» **Text section**
::::

# Chubby feral thread



## Soobel (Aug 10, 2019)

I have nothing against anthro furries, i have some species and characters and have drawn them and written literature about them (only in estonian)
But nowdays i draw more four-legged (feral?) ones, some of them are sapient, some maybe not. So i thought there must be some groups around in Deviantart or somewhere related to fat ferals but i cant find any. Can anybody suggest some fat feral group or furry group where are four-legged characters accepted?

Some examples


----------



## Fallowfox (Aug 11, 2019)

I certainly didn't realise this was a thing!


----------



## Fallowfox (Aug 11, 2019)

I know this is a double post, but are you familiar with Henri Rousseau?


----------



## Soobel (Aug 13, 2019)

Yes i remember him, next time i forgot him until someone remember him again  I like his art. I dont copy him too but this one went rather close right?


----------



## Fallowfox (Aug 13, 2019)

So I think you should try painting some tapirs.


----------



## Simo (Aug 13, 2019)

Arctic foxes can be pretty round...as can raccoons


----------



## Soobel (Feb 21, 2020)

Bomb horse.


----------



## Xitheon (Feb 21, 2020)

Chubby feral style animals? Pigs, duh.


----------



## Noodles (Feb 23, 2020)

OH I LOVE these! your art is so cool!


----------

::::

» **Supplied entries**
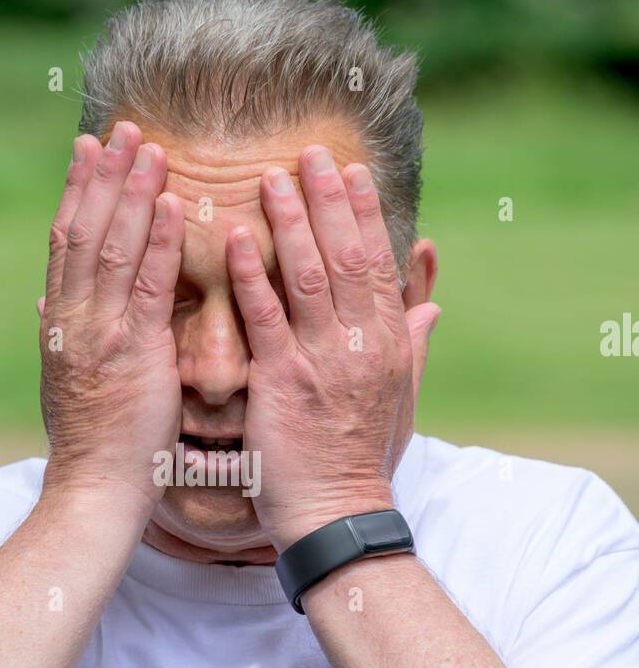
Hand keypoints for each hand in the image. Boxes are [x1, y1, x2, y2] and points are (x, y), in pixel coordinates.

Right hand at [38, 122, 184, 517]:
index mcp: (59, 322)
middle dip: (104, 175)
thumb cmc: (93, 444)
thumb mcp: (67, 381)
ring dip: (133, 192)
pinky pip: (149, 287)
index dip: (76, 190)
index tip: (87, 148)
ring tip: (151, 146)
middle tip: (123, 127)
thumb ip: (62, 335)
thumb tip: (45, 302)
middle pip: (85, 230)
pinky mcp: (134, 354)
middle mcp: (73, 319)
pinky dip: (159, 241)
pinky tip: (172, 204)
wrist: (93, 490)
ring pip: (113, 247)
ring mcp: (100, 334)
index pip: (66, 241)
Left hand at [225, 149, 439, 550]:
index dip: (365, 214)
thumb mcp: (400, 399)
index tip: (352, 172)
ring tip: (270, 177)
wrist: (335, 514)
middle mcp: (361, 344)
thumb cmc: (361, 459)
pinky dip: (252, 276)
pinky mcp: (283, 382)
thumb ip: (412, 345)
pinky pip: (266, 318)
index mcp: (388, 344)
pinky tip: (236, 239)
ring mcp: (322, 361)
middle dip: (328, 200)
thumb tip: (432, 305)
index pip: (378, 264)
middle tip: (310, 153)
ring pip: (309, 275)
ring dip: (290, 222)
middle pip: (348, 256)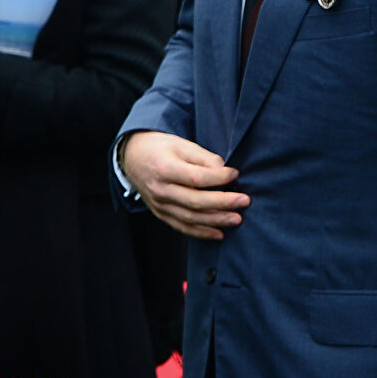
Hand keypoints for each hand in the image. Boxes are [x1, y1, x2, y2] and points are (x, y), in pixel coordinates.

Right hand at [121, 131, 249, 239]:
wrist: (132, 158)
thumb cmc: (160, 148)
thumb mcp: (180, 144)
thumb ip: (203, 157)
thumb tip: (225, 171)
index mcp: (164, 168)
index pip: (196, 178)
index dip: (218, 178)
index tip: (235, 174)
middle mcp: (160, 189)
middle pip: (195, 201)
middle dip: (223, 203)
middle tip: (244, 201)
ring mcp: (159, 204)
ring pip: (190, 218)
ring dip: (216, 220)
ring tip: (237, 219)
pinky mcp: (160, 214)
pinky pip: (182, 227)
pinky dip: (201, 233)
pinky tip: (219, 234)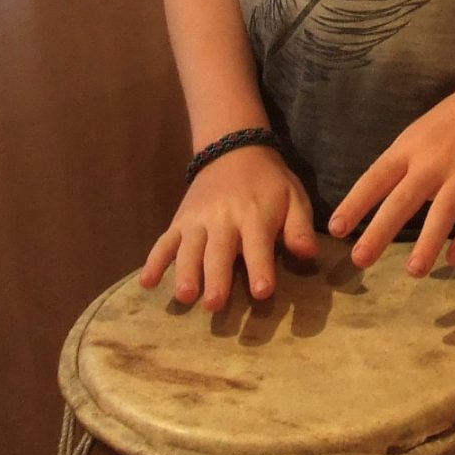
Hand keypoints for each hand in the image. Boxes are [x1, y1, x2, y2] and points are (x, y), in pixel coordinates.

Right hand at [138, 144, 317, 313]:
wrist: (233, 149)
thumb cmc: (268, 183)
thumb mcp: (294, 197)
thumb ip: (299, 227)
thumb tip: (308, 253)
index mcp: (255, 215)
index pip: (258, 245)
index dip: (260, 268)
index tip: (261, 292)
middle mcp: (223, 219)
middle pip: (219, 251)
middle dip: (216, 277)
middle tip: (214, 305)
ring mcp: (197, 221)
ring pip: (189, 249)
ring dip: (185, 272)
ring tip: (185, 296)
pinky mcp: (179, 222)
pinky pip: (164, 241)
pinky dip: (154, 261)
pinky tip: (146, 283)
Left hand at [327, 57, 454, 273]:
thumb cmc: (453, 120)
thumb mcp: (417, 134)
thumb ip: (400, 166)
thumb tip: (378, 204)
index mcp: (409, 148)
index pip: (375, 179)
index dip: (355, 204)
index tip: (336, 229)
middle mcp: (433, 164)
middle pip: (402, 201)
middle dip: (379, 232)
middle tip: (360, 260)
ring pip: (442, 214)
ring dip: (427, 245)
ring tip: (413, 271)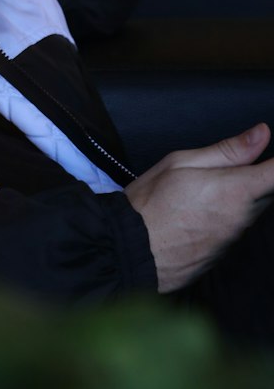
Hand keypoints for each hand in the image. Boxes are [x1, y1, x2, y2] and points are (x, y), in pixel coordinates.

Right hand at [125, 123, 273, 292]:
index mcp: (236, 190)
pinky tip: (196, 212)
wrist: (130, 250)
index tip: (269, 155)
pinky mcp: (223, 254)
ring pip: (252, 210)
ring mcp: (235, 239)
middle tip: (222, 169)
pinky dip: (225, 216)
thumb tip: (262, 134)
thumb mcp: (181, 162)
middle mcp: (243, 218)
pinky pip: (236, 228)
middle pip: (268, 192)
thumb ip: (227, 150)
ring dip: (239, 197)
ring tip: (200, 192)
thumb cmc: (150, 203)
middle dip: (257, 177)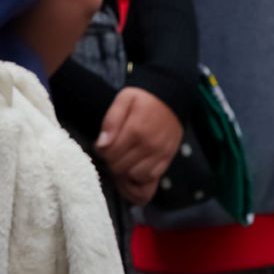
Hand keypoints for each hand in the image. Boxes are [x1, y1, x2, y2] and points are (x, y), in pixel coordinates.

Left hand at [97, 87, 182, 201]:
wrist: (172, 97)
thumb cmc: (145, 98)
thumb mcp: (124, 99)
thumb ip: (111, 120)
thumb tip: (102, 144)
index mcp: (135, 130)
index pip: (110, 154)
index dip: (102, 152)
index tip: (102, 145)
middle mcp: (149, 145)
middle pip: (120, 167)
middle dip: (111, 161)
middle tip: (111, 152)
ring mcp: (160, 154)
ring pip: (134, 175)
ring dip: (125, 170)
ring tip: (122, 158)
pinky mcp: (167, 158)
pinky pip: (151, 177)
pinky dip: (140, 175)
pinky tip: (134, 164)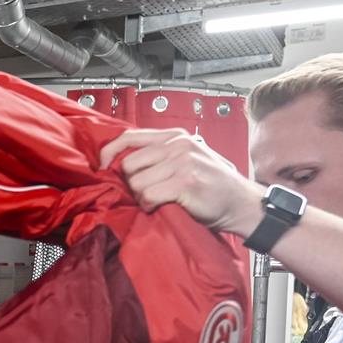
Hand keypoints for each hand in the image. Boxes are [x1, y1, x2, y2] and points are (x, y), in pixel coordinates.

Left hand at [99, 128, 265, 237]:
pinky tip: (163, 206)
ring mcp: (183, 162)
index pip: (128, 137)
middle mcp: (178, 145)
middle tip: (147, 193)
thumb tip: (120, 163)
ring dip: (142, 197)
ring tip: (159, 200)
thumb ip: (158, 155)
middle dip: (132, 184)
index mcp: (175, 136)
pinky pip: (148, 196)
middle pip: (128, 165)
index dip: (108, 154)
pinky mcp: (185, 182)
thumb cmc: (211, 185)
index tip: (101, 169)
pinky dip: (150, 206)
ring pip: (136, 183)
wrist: (241, 203)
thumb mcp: (186, 159)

::::

» **Study questions**
1. Translate this sentence from the forum thread into Spanish: "So I think you should try painting some tapirs."
2. According to the forum thread, which two animals does Simo say can be pretty round?
3. Copy the forum thread's passage from "Yes i remember" to "rather close right?".

» **Task-by-task answers**
1. Así que creo que deberías intentar pintar algunos tapires.

2. Arctic foxes and raccoons.

3.
Yes i remember him, next time i forgot him until someone remember him again  I like his art. I dont copy him too but this one went rather close right?